Sweden's official Royal House is the Bernadotte. The closest family tie of today's monarchies is actually the one between Queen Margrethe II of Denmark and King Carl XVI Gustaf of Sweden. Carl's mother and Margrethe's father were siblings.
Going back to Queen Victoria, one of her granddaughters, Prince Arthur's child, Margaret, became Princess Consort of Sweden when she married Gustaf VI Adolf, who was crowned in 1950.
Norway's current king, Harald V, and Queen Elizabeth II are second cousins. Elizabeth's grandfather, King George V, was the eldest brother of Harald's grandmother. The Norwegian Royal Family also belongs to the Glücksburg House, and it's also related to the British monarchy through another of Queen Victoria's granddaughters, Maud of Wales. She was the daughter of Victoria's second child, Edward, and was married to King Haakon VII of Norway.

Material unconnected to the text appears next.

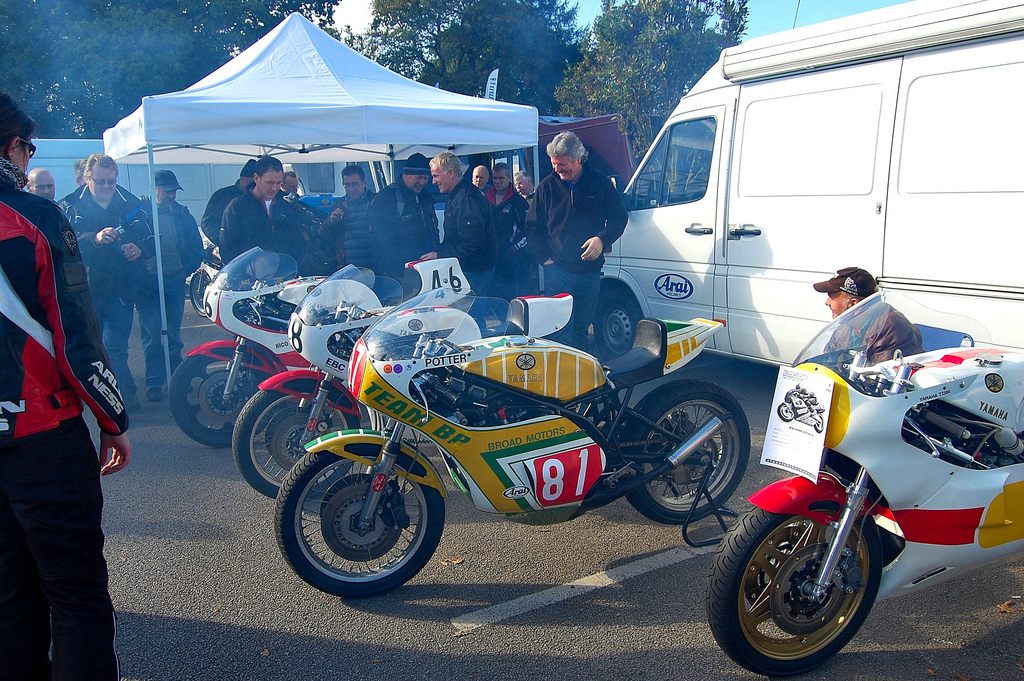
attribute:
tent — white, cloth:
[77, 1, 564, 475]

With Spain, the family ties also go back to Queen Victoria. Victoria's youngest daughter, Beatrice, married her daughter Eugenie to King Alfonso XVIII of Spain. As such, Victoria Eugenie of Battenberg (the Royal House of Prince Philip's mother, Princess Alice of Battenberg) and Queen Elizabeth's grandfather were siblings, which make of Elizabeth and King Felipe VI, third cousins once removed.
Now, there's an even closer relationship between the two realms. Former Queen Sofía's grandfather was the brother of Prince Philip's father. Both Sofía and Prince Philip belonged to the Greek Royal Family before it was overthrown.
This one is a very interesting case because both Belgium and the British Royal families are actually the same House, the Saxe-Coburg and Gotha, which was also Prince Albert's and Queen Victoria's mother's house. In 1917, the British Royal family changed their name to Windsor, and Belgium's House simply became the House of Belgium. Queen Elizabeth and King Philippe of Belgium are third cousins once removed. The first king of the Belgians, Leopold I, was Queen Victoria's uncle, and father of Mexico's Empress Carlota, but that's another story.
Last but not least, let's go to the Netherlands. As we mentioned, King George II of England is the oldest link in all European Royal families. When George married his daughter Anne of Hannover to William IV, Prince of Orange, the Royal House of Orange-Nassau was established. William was the first one to rule all the different states of the Netherlands.
William's bloodline, unlike other kingdoms, goes straight to the current king, Willem-Alexander. This is the oldest link between European Royal houses, through King George II; however, as it is well known, Queen Victoria, who ruled from 1837 to 1911 (a century after George), is the one that ties all the houses together.